Now we'll train the model using the Trainer API.

In [None]:
# Initialize trainer
trainer = Trainer(
    model=model,
    args=training_args,
    train_dataset=split_dataset["train"],
    eval_dataset=split_dataset["test"],
    data_collator=data_collator,
)

# Train the model
trainer.train()

## Step 5: Save the Model

Let's save the trained model to Google Drive.

In [None]:
# Save the model
save_directory = "/content/drive/MyDrive/offer_generator_model/final_model"
os.makedirs(save_directory, exist_ok=True)

model.save_pretrained(save_directory)
tokenizer.save_pretrained(save_directory)
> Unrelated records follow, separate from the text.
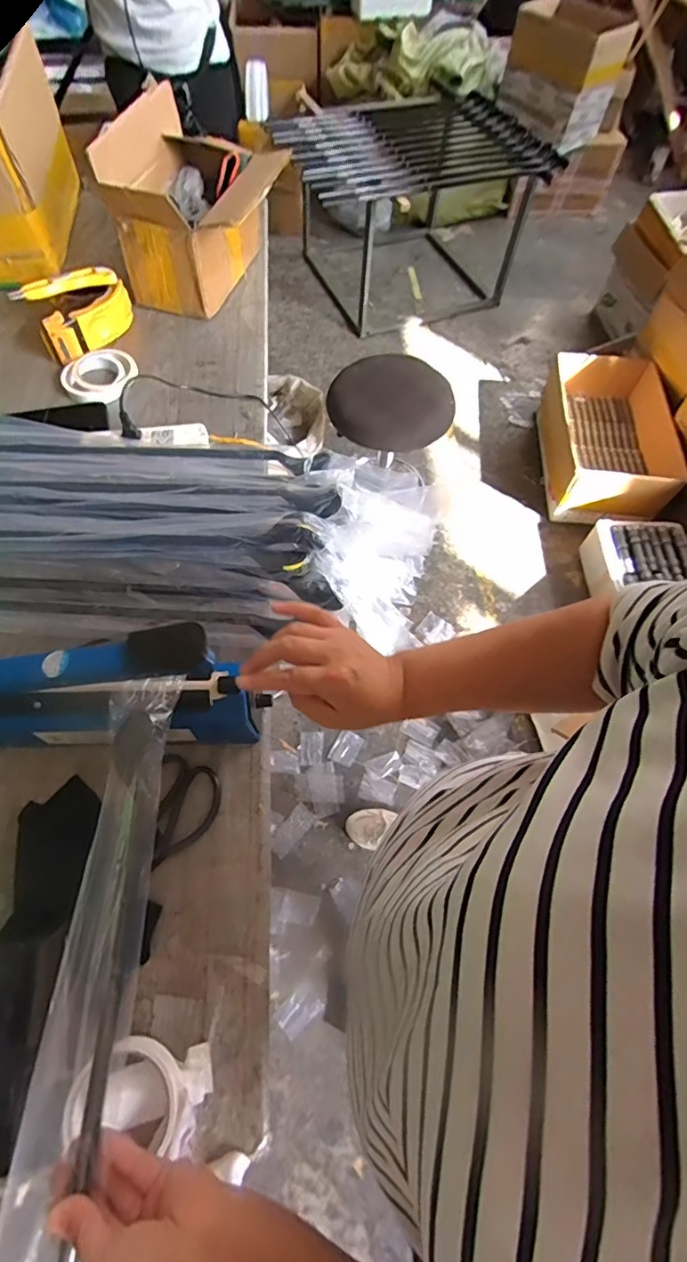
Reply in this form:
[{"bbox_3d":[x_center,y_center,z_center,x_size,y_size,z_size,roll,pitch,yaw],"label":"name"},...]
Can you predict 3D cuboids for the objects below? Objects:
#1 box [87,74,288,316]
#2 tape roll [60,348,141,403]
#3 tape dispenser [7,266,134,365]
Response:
[{"bbox_3d":[-0.227,-0.685,0.827,0.222,0.208,0.278,13,64,3],"label":"box"},{"bbox_3d":[-0.373,-0.398,0.761,0.100,0.025,0.097,1,64,-3],"label":"tape roll"},{"bbox_3d":[-0.410,-0.501,0.785,0.153,0.070,0.112,-26,68,-15],"label":"tape dispenser"}]

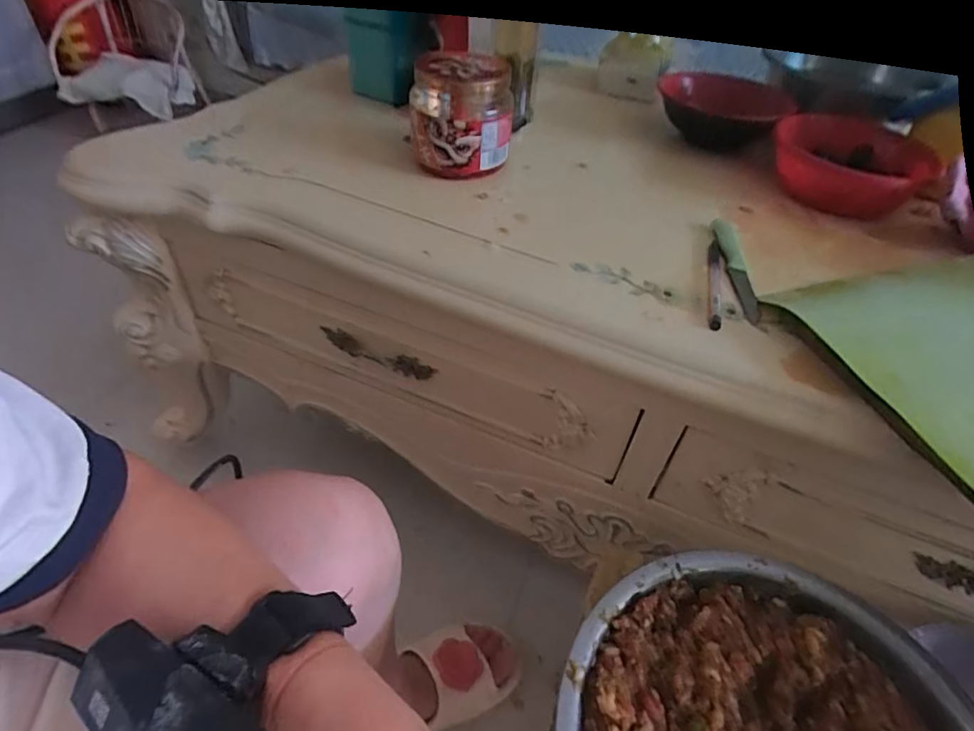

print(f"Model saved to {save_directory}")

## Step 6: Test the Model

Let's generate some offers using the trained model to see how it performs.

In [None]:
# Function for generating offers
def generate_offer(input_text, model=model, tokenizer=tokenizer):
    prompt = f"Input: {input_text}\nOutput:"
    inputs = tokenizer(prompt, return_tensors="pt", padding=True, truncation=True).to(model.device)
    
    # Generate output
    outputs = model.generate(
        inputs.input_ids,
        max_length=512,
        temperature=0.7,
        top_p=0.9,
        pad_token_id=tokenizer.eos_token_id,
        num_return_sequences=1
    )
    
    # Decode and clean up the output
    generated_text = tokenizer.decode(outputs[0], skip_special_tokens=True)
    
    # Extract just the JSON part
    if "Output:" in generated_text:
        generated_text = generated_text.split("Output:")[1].strip()
    
    return generated_text

In [None]:
# Test the model with some examples
test_inputs = [
    "50% off on all electronics at TechMart until Dec 25. Shop now at www.techmart.com",
    "Buy 2 get 1 free on shirts at ABC Store, Lucknow. Call: +919876543210",
    "New test case: Flash sale on all vegetables at FreshMart, Mumbai. Valid today only."
]

for test_input in test_inputs:
    print(f"Input: {test_input}")
    result = generate_offer(test_input)
    print(f"Output: {result}")
    print("---\n")

## Download the Model (Optional)

If you want to download the model files directly to your computer.

In [None]:
# Zip the model directory for download
!zip -r /content/offer_generator_model.zip /content/drive/MyDrive/offer_generator_model/final_model
files.download('/content/offer_generator_model.zip')

## 🎉 Congratulations!

You've successfully trained a model that can generate structured JSON offers from raw promotional text. This model can now be used in your inference script and Gradio UI.